At the bottom of the stairs was another kitchen—a bigger one, with a big freezer, a big oven, and a big stove, on top of which sat a big iron pot. Mrs. Bean stood at the counter, her back to Gretchen, sharpening a big knife at a grinding stone, which explained the sound. Next to her, Andy sat on the counter, swinging his legs and eating a cookie.

Gretchen put her finger to her lips, signaling Andy to be quiet, but it was too late.

"Gresh!" he cried happily, waving his cookie.

"There you are, my dear," Mrs. Bean said without turning around. "I was beginning to worry about you."

"It's true, isn't it?" Gretchen whispered.

"What's true?" Mrs. Bean asked, turning to face Gretchen, the knife gleaming in her hand.

"You eat children."

"Oh, my dear!" Mrs. Bean laughed. "Where did you ever get such an idea?
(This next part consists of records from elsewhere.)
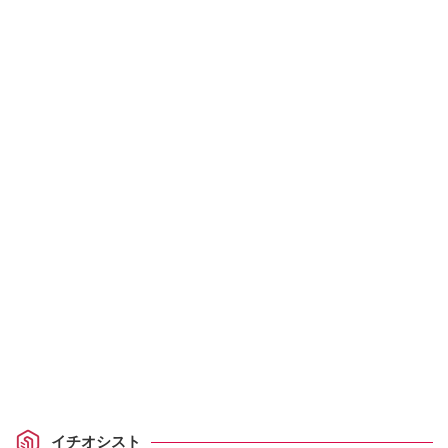
イチオシスト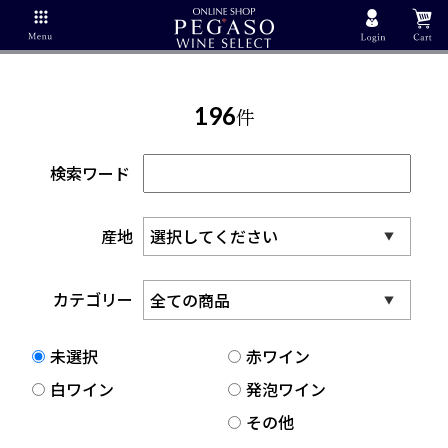
196
件
検索ワード
産地
カテゴリー
未選択
赤ワイン
白ワイン
発泡ワイン
その他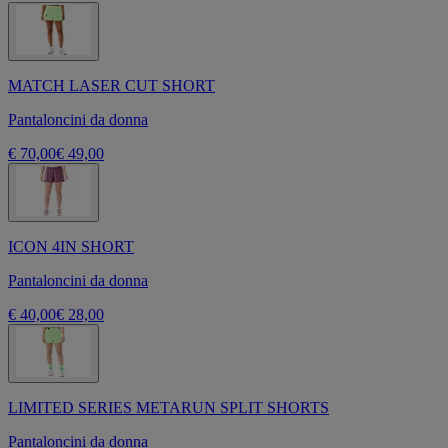
MATCH LASER CUT SHORT
Pantaloncini da donna
€ 70,00
€ 49,00
ICON 4IN SHORT
Pantaloncini da donna
€ 40,00
€ 28,00
LIMITED SERIES METARUN SPLIT SHORTS
Pantaloncini da donna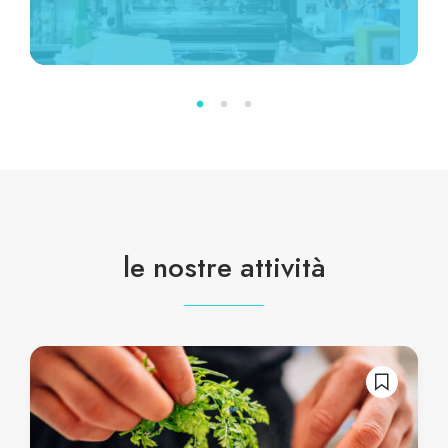
le nostre attività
Now why don't you come over here and help Andy and me? We were just about to make a batch of cookies."

"Cookies, Gresh!" urged Andy. He couldn't understand why his sister didn't want to join in the fun.
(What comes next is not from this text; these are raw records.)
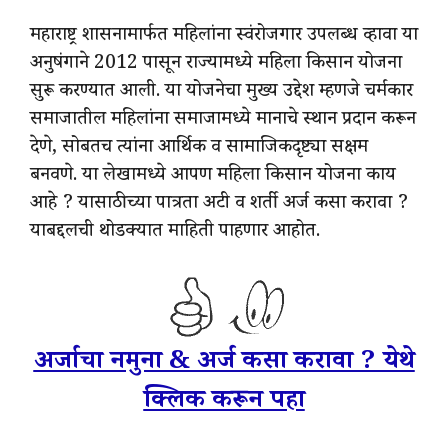
महाराष्ट्र शासनामार्फत महिलांना स्वंरोजगार उपलब्ध व्हावा या
अनुषंगाने 2012 पासून राज्यामध्ये महिला किसान योजना
सुरू करण्यात आली. या योजनेचा मुख्य उद्देश म्हणजे चर्मकार
समाजातील महिलांना समाजामध्ये मानाचे स्थान प्रदान करून
देणे, सोबतच त्यांना आर्थिक व सामाजिकदृष्ट्या सक्षम
बनवणे. या लेखामध्ये आपण महिला किसान योजना काय
आहे ? यासाठीच्या पात्रता अटी व शर्ती अर्ज कसा करावा ?
याबद्दलची थोडक्यात माहिती पाहणार आहोत.
अर्जाचा नमुना & अर्ज कसा करावा ? येथे
क्लिक करून पहा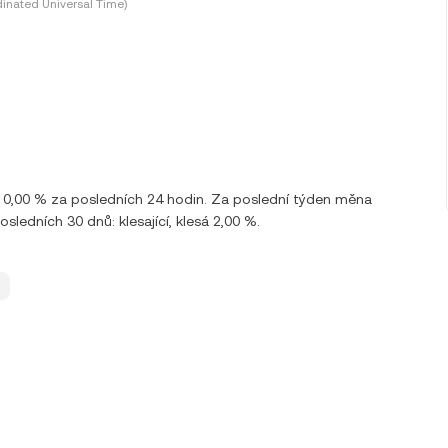
inated Universal Time)
 0,00 % za posledních 24 hodin. Za poslední týden měna
edních 30 dnů: klesající, klesá 2,00 %.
The old woman took a step towards her, and Gretchen backed away.

"Now, now, my sweet," Mrs. Bean said softly, "There's nothing to be frightened of. You know I wouldn't hurt you. I love children."

Gretchen felt heat behind her; she had backed into the big stove. She glanced over her shoulder and saw that the pot, which was filled with water, was beginning to boil.

"It's all right, my sweet," Mrs. Bean said in a voice like syrup. "This won't hurt a bit. I promise."

As the old woman came towards her, Gretchen stared at the knife, hypnotized. Mrs. Bean held it perfectly steadily, perfectly horizontally, precisely level with Gretchen's neck.

"She's going to cut my head off," Gretchen thought, with an eerie calm.

It was Andy who saved her. He finally sensed that something was wrong and burst into tears. Mrs. Bean turned, distracted, and Gretchen awoke from her stupor. She grabbed the only weapon wihin reach, the pot of boiling water on the stove. Wincing in pain as the hot metal seared her bare hands, she turned and hurled it. It hit Mrs. Bean in the face just as she turned back to Gretchen. She dropped the knife and fell to the floor, screaming.

Gretchen yanked her wailing brother off the counter, and half carried, half dragged him up the stairs and out of the house.



Mrs. Bean died without regaining consciousness, but enough of Franky Ames was found in her freezer to corroborate Gretchen's story. Gretchen's burns soon healed, and she became the neighborhood hero. Stories of her ordeal quickly spread, improved upon in various ways. According to one version, she had pushed the wicked old woman into an enormous pot of boiling water. Neighbors jokingly asked her for her recipe for "Bean soup."

And her mother decided that maybe—just maybe—nearly ten years old was old enough to babysit, after all.